* **Exercise prompt**:
Copy out every entry that follows, without a single picture.

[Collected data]
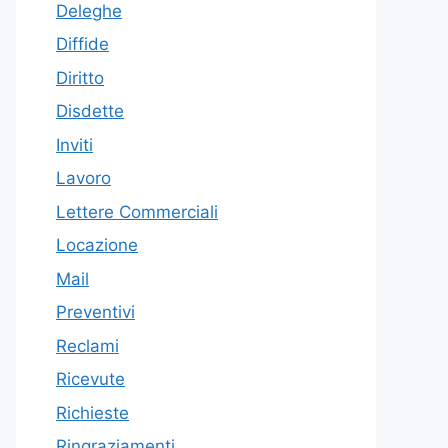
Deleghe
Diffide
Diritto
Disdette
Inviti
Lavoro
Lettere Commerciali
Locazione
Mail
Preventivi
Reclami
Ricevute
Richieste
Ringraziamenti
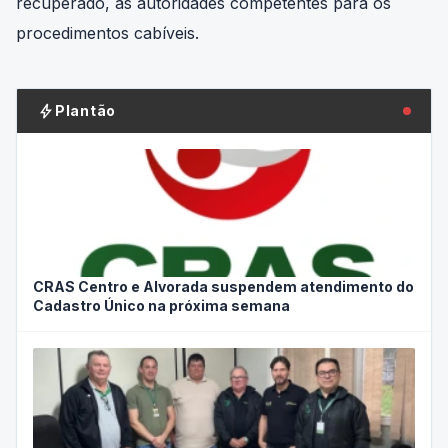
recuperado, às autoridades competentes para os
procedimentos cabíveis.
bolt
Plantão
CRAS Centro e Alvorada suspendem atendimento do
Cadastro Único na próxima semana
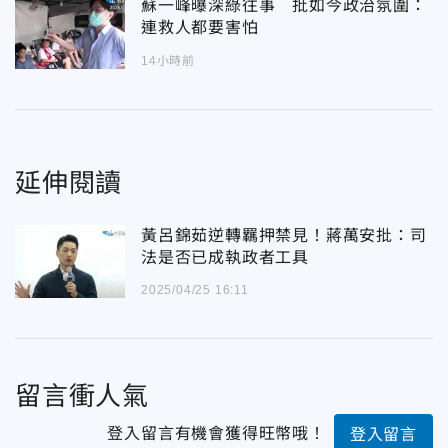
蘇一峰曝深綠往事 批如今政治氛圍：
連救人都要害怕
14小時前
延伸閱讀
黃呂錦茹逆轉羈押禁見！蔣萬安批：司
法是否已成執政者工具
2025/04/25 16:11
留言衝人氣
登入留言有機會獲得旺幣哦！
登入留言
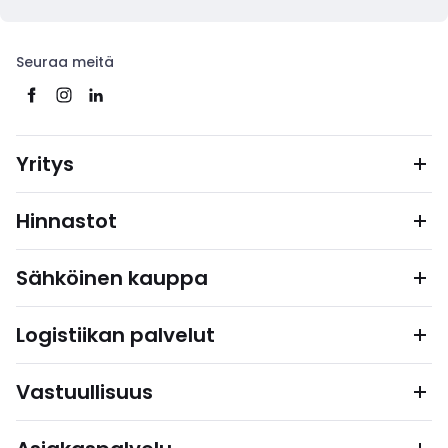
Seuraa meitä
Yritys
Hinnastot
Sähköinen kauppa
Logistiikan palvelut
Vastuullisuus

* **Your response**:
Deleghe
Diffide
Diritto
Disdette
Inviti
Lavoro
Lettere Commerciali
Locazione
Mail
Preventivi
Reclami
Ricevute
Richieste
Ringraziamenti
recuperado, às autoridades competentes para os
procedimentos cabíveis.
bolt
Plantão
CRAS Centro e Alvorada suspendem atendimento do
Cadastro Único na próxima semana
蘇一峰曝深綠往事 批如今政治氛圍：
連救人都要害怕
14小時前
延伸閱讀
黃呂錦茹逆轉羈押禁見！蔣萬安批：司
法是否已成執政者工具
2025/04/25 16:11
留言衝人氣
登入留言有機會獲得旺幣哦！
登入留言
Seuraa meitä
Yritys
Hinnastot
Sähköinen kauppa
Logistiikan palvelut
Vastuullisuus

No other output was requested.